Saat Rasulullah hijrah ke Madinah, dikabarkan juga beliau meminta sejumlah sahabat untuk mencatat wahyu yang turun. Sejumlah hadist juga secara tersirat menyebut adanya pencatatan wahyu secara tertulis. Ayat-ayat ini turun secara acak dan Rasul sendiri yang kemudian memberi petunjuk tentang susunan ayat atau urutannya. Dengan demikian, bentuk dan susunan isi surah-surah yang ada dalam mushaf al-Quran saat ini memang ditata sesuai petunjuk langsung dari Nabi. Dengan demikian, ada  bukti yang mendukung teori bahwa ayat suci sudah dituliskan dan dicatat (bukan semata dihafalkan) sejak masa kehidupan Rasulullah. Mengenai bagaimana urutan turunnya ayat saat turun kepada beliau, sejumlah sarjana muslim dan barat turut membahas hal ini secara rinci di halaman 103 sampai 120.
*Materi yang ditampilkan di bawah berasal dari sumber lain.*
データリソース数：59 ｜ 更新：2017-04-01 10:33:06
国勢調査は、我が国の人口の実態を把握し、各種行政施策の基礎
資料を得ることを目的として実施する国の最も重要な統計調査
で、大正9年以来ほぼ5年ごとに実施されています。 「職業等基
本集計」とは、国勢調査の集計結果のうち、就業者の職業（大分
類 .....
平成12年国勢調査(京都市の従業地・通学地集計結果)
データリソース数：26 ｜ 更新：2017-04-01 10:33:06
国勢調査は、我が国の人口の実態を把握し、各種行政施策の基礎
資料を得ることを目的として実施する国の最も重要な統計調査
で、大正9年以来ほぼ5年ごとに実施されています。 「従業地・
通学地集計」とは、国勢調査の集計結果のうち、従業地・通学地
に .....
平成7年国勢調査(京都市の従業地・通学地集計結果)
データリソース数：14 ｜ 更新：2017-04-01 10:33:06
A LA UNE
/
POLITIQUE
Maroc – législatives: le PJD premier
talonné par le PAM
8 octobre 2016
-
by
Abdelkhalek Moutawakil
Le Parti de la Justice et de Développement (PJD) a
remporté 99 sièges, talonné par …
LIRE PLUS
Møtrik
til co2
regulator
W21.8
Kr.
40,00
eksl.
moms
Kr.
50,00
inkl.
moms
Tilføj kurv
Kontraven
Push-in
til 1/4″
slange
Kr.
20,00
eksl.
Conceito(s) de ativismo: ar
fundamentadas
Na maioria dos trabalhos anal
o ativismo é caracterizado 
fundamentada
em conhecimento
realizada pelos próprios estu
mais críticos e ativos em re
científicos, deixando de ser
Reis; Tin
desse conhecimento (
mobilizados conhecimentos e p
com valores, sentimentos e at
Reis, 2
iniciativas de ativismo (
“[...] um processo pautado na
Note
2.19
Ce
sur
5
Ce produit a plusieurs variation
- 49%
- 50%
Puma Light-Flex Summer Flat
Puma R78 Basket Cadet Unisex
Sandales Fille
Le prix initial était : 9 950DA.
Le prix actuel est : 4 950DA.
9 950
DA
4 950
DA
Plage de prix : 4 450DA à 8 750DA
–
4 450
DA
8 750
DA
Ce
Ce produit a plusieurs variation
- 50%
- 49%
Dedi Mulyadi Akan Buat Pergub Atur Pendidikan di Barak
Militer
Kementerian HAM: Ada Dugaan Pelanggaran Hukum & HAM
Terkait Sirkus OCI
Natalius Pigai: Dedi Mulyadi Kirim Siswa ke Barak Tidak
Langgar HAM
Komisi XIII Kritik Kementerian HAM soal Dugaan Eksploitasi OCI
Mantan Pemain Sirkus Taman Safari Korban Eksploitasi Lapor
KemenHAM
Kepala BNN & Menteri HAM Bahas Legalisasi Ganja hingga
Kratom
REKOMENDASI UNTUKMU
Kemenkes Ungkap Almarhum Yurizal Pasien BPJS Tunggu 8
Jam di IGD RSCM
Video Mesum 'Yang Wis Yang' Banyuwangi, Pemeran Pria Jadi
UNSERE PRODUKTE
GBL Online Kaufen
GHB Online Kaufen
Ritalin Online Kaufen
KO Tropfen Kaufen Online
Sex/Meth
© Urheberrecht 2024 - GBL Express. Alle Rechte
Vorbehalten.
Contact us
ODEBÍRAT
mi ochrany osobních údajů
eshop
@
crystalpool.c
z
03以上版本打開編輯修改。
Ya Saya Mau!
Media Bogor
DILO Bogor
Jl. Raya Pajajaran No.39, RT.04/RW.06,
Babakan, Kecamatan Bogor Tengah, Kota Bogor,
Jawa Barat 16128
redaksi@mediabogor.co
Bagian menarik tentu saja, bagaimana al-Qur'an kemudian menjadi bentuk buku mushaf seperti yang saat ini kita pegang. Seperti disinggung di atas, sejumlah sahabat sudah memulai mencatat wahyu sejak masa Nabi. Namun, "penyempurnaan" kumpulan ayat ini baru mulai dilakukan setelah Nabi Saw wafat. Sejumlah riwayat menyebut Ali bin Abi Thalib adalah orang pertama yang mengumpulkan al-Qur'an pada masa Nabi, langsung dari perintah Nabi sendiri. Sejumlah riwayat menyebut Ali mengumpulkannya selama 6 bulan setelah Nabi wafat, ada juga yg menyebut Ali mengurung diri selama 3 hari untuk menuliskan al-Qur'an sebagaimana hafalannya sesuai kronologis. Ada juga riwayat tentang Nabi sendiri yang memberitahukan kepada Ali  tempat beliau menyimpan bahan-bahan al-Qur'an meskipun agak meragukan validitasnya.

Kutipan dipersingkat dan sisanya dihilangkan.